======== GIVEN RECORDS ========

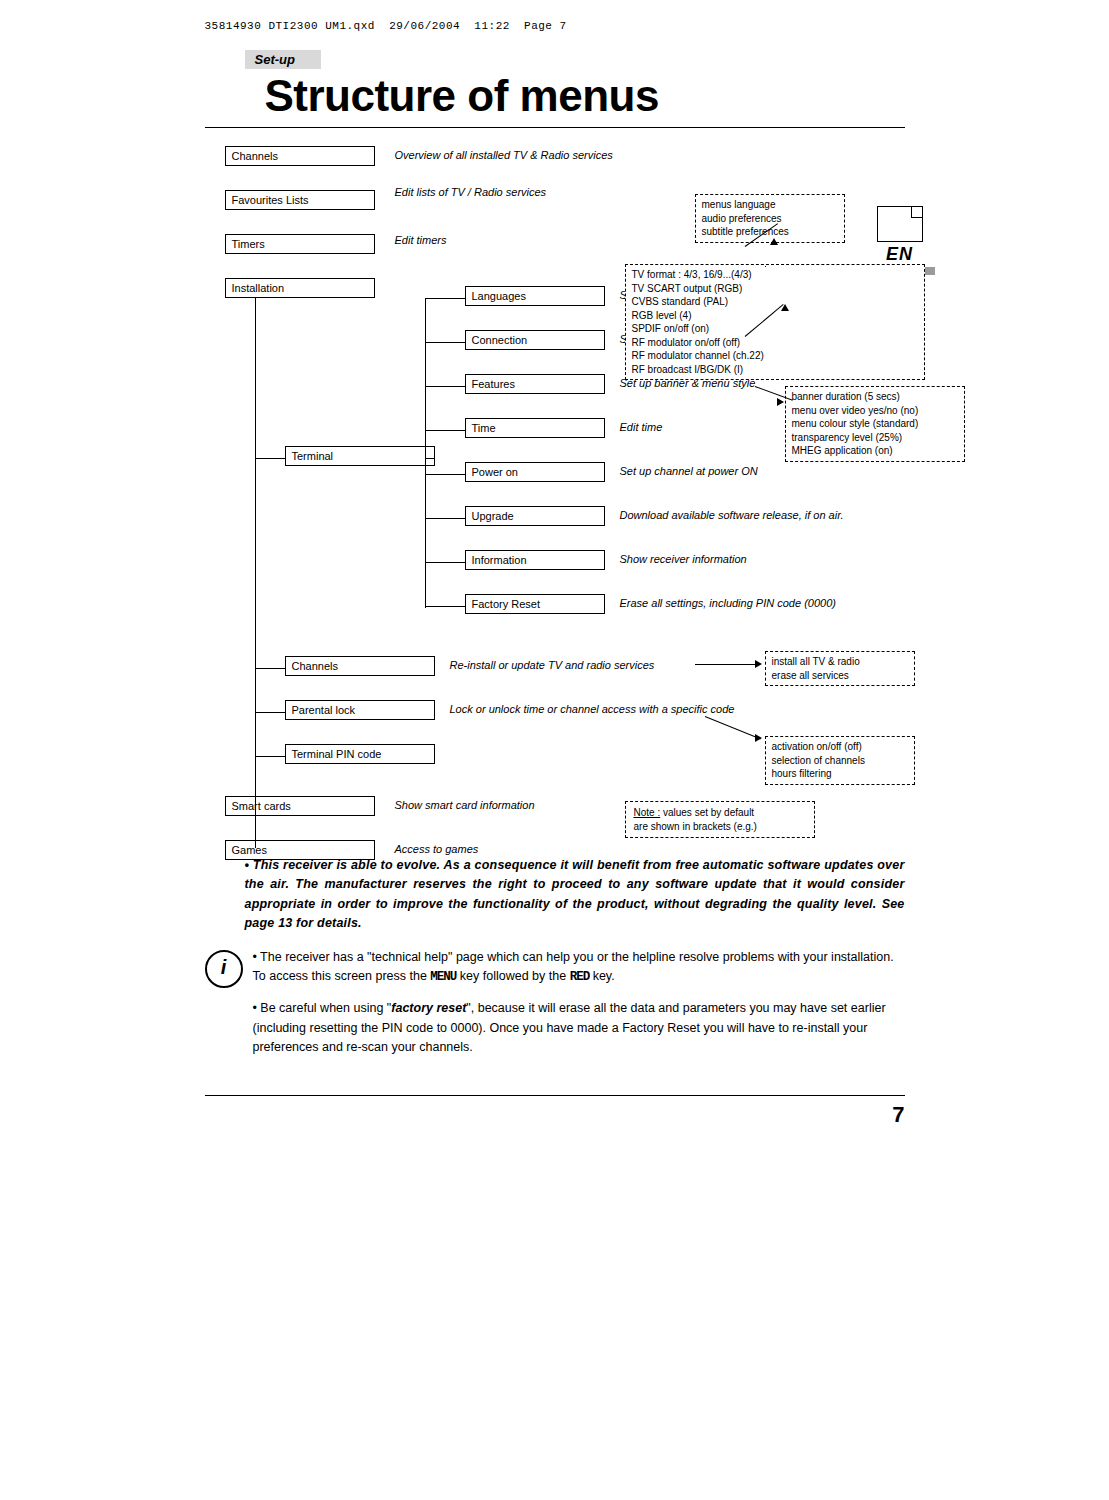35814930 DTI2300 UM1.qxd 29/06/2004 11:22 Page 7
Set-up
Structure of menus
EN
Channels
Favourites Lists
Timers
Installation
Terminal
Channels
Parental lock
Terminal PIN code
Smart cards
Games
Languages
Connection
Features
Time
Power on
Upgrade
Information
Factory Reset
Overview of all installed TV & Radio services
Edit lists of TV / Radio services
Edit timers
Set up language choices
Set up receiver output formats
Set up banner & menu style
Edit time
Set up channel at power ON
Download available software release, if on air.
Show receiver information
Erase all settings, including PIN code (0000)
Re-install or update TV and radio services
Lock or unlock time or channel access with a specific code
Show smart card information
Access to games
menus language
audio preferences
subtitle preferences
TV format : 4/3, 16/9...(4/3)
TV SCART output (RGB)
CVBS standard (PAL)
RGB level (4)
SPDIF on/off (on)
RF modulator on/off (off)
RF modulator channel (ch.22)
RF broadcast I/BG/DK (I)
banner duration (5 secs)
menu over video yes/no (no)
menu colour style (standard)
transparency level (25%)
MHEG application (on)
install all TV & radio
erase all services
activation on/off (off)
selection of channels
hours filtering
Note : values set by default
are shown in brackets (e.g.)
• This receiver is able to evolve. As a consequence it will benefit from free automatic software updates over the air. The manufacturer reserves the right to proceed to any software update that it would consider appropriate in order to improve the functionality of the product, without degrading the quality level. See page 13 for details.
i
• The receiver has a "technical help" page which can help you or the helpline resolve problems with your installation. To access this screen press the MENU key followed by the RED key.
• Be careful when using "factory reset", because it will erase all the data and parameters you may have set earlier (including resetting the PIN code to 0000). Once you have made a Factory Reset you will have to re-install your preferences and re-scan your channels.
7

========

* [WORK TO COMPLETE]: Exactly the lines from the one containing "re-scan your channels." through the last line of the material above are to be returned, with nothing else.

* [ANSWER TO THIS EXERCISE]:
• Be careful when using "factory reset", because it will erase all the data and parameters you may have set earlier (including resetting the PIN code to 0000). Once you have made a Factory Reset you will have to re-install your preferences and re-scan your channels.
7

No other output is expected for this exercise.